White Balance - Taking Better Blog Photos
Posted by Jennifer on October 28
Photographed by Jennifer
- posted by Jennifer
- Yesterday we talked about color cast and I mentioned that we would be talking about white balance and color temperature. Today we'll be addressing how you can use white balance to overcome color casts.
According to Wikipedia, a white balance is the global adjustment of the intensities of the colors (typically red, green, and blue primary colors). An important goal of this adjustment is to render specific colors correctly, particularly neutral colors; hence, the general method is sometimes called gray balance, neutral balance, or white balance.
What's important to know is that the acquisition sensors (your cameras) do not match the sensors in the human eye. What this means...is that what we see as white....isn't recorded as white in your camera depending on the ambient viewing conditions and lighting. Proper camera white balance has to take into account the "color temperature" of a light source, which refers to the relative warmth or coolness of white light.
For example, in this first series, when indoors, tungsten lighting is warm in color - giving off a yellow/orange color cast when recorded in "auto" white balance mode. But when I modified my white balance setting to use the preset of Tungsten light - it takes into consideration the yellow cast and adds blue, making the whites seem white. "Tungsten" is the name of the metal out of which the bulb's filament is made.
- One thing to remember however, is that when you set your white balance for indoor settings with Tungsten lighting conditions, and then you go outside, if you forget to change your white balance to say the daylight mode, you'll have a very blue photo. Remember the camera is adding blue when you are using the Tungsten setting. I did just this on Sunday while at the Dream Wedding Show, but luckily I knew exactly what I did and fixed it immediately. It's so easy to forget until you get used to setting your white balance with each photo you take.
- It's important to note that when shooting in a condition that has more than 1 type of light source, it's best to use a white balance setting based on the main light source.
Here are some of the basic White Balance settings you'll find on cameras:
* Auto - this is where the camera makes a best guess on a shot by shot basis. You'll find it works in many situations but it's worth venturing out of it for trickier lighting.
* Tungsten - this mode is usually symbolized with a little bulb and is for shooting indoors, especially under tungsten (incandescent) lighting (such as bulb lighting). It generally cools down the colors in photos.
* Fluorescent - this compensates for the 'cool' light of fluorescent light and will warm up your shots.

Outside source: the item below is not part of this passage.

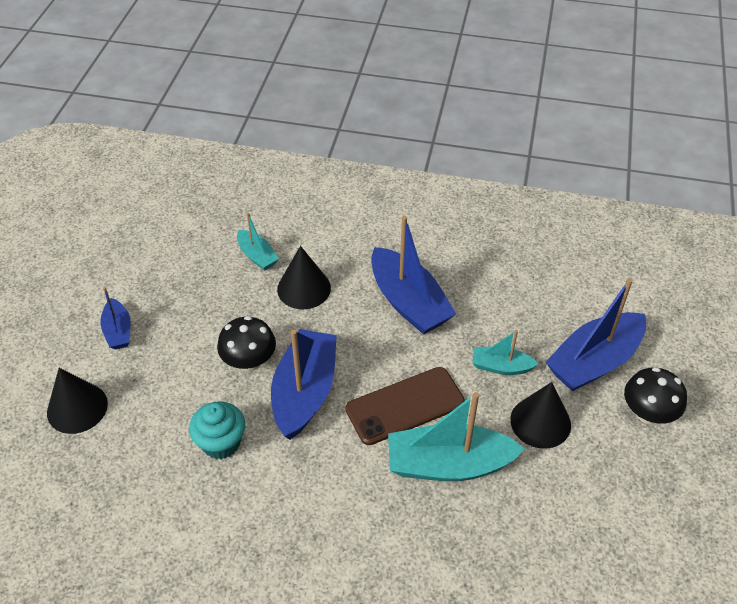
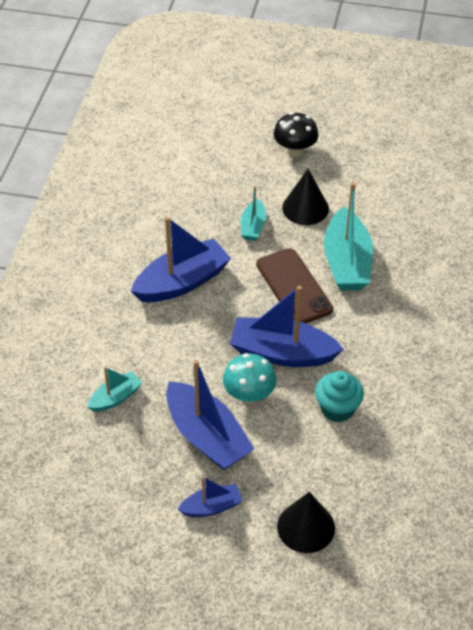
camera: 90 degrees left, 0 degrees up
(249, 361) = (249, 395): black mushroom -> turquoise mushroom
(304, 288) = (161, 358): black cone -> none
(594, 362) = (247, 173): blue boat -> blue boat (207, 437)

* Daylight/Sunny - not all cameras have this setting because it sets things as fairly 'normal' white balance settings.
* Cloudy - this setting generally warms things up a touch more than 'daylight' mode.
* Flash - the flash of a camera can be quite a cool light so in Flash WB mode you'll find it warms up your shots a touch.
* Shade - the light in shade is generally cooler (bluer) than shooting in direct sunlight so this mode will warm things up a little.
(this list was borrowed from www.digital-photography-school.com)
Try using your white balance presets on your camera. We'll be talking about Degree Kelvin and manual white balance in future posts.